Agências da Empresa Brasileira de Correios, na avenida Siqueira Campos, no centro de Porto Alegre não estão atendendo. As unidades foram atingidas pelas enchente de maio e ainda passam por processo de recuperação.
Os clientes da região podem acessar os serviços nas agências da Galeria Chaves e do Shopping Rua da Praia. Além da agência próxima à Santa Casa e em frente à Praça Daltro Filho.
De acordo com a empresa, as entregas de encomendas e correspondências seguem ocorrendo na região central, sendo realizadas por outras unidades de distribuição.
Moradores que aguardam o recebimento de objetos postais devem consultar o status do objeto no sistema de rastreamento, disponível no site ou no aplicativo dos Correios.
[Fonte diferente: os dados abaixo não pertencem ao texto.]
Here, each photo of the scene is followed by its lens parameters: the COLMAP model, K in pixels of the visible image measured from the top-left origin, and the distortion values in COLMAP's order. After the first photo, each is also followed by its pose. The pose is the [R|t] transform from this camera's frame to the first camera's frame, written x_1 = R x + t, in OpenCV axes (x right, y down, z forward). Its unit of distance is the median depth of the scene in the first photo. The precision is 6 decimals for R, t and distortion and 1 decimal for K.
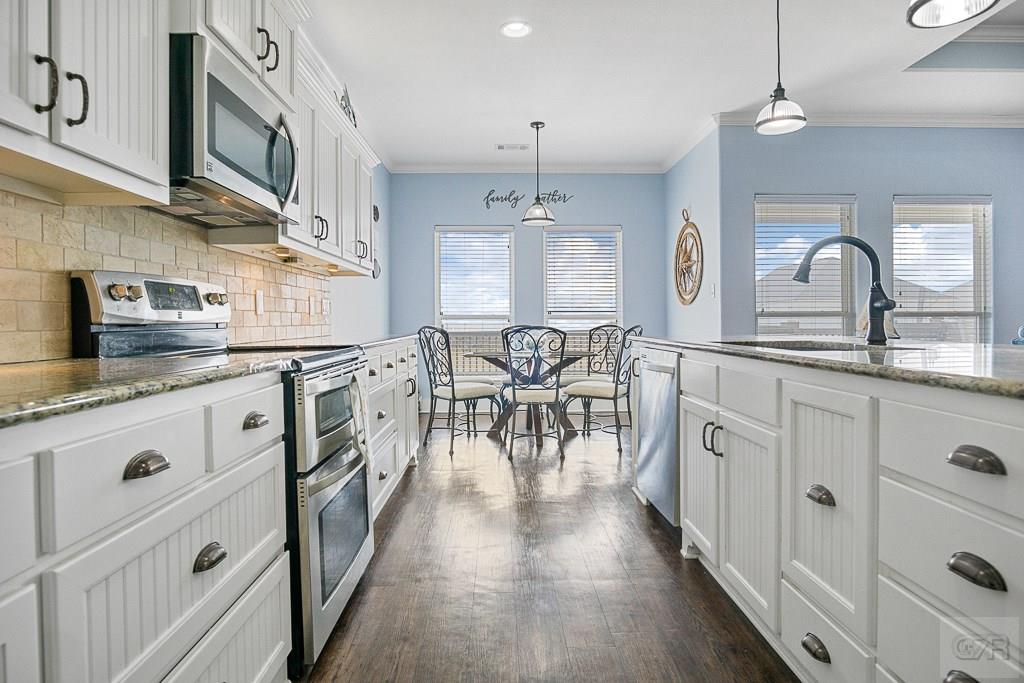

Situações pontuais podem ser tratadas diretamente pelos canais oficiais de relacionamento dos Correios, pelo telefone 0800-725-7282 ou pelo site www.correios.com.br.
A greve dos Correios no Rio Grande do Sul durou 18 dias, sendo finalizada no dia 20 de agosto. De acordo com o secretario geral do Sindicato dos Trabalhadores dos Correios (SINTECT/RS) Alexandre dos Santos Nunes a categoria gaúcha decidiu por encerrar a greve, mas rejeita a proposta que teve o aceite de mais de dois terços dos sindicatos filiados.
“A categoria também deliberou por rejeitar a proposta da empresa, que, entre outros pontos, não avança na questão do plano de saúde e mantém o reajuste da data-base que é em agosto, somente para janeiro, causando ainda mais achatamento no salário dos trabalhadores”.
A proposta da empresa contempla aumento linear de R$ 260,00 para empregadas e empregados com remuneração até R$ 6.326,03 a partir de janeiro de 2025 e garante reajuste de 4,11% para quem tem remuneração maior – mais de 100% da inflação (INPC) de agosto de 2023 a julho de 2024. A proposta apresenta, ainda, reajuste nos benefícios; vale extra de R$ 2.500,00; gratificação de férias 70%; concessão de até 2 dias de licença para mulheres com sintomas graves associados ao fluxo menstrual; entre outras cláusulas sociais relacionadas às mulheres.
Outro ponto de discussão, que ainda está indefinido, é sobre a primeira parcela do “Vale Peru”. Há duas decisões em vigor, o que, de acordo com Nunes, dificulta uma união da categoria. No Rio Grande do Sul, a primeira parcela do “Vale Peru”, de R$ 1.000, será paga em dezembro deste ano e a segunda em janeiro de 2025. Em outros estados, como o Rio de Janeiro, a categoria vai receber a primeira parcela do “Vale Peru”, na folha de setembro. O saldo, de R$ 1,500 em janeiro de 2025.
Sobre o desconto da coparticipação do Plano de Saúde, uma das principais solicitações, será formado um grupo de trabalho para estudo e proposição de alteração, pelo prazo de 60 dias. Também ficou acertado o pagamento integral dos dias de paralisação, sem descontos, mediante compensação, até que o serviço acumulado seja normalizado.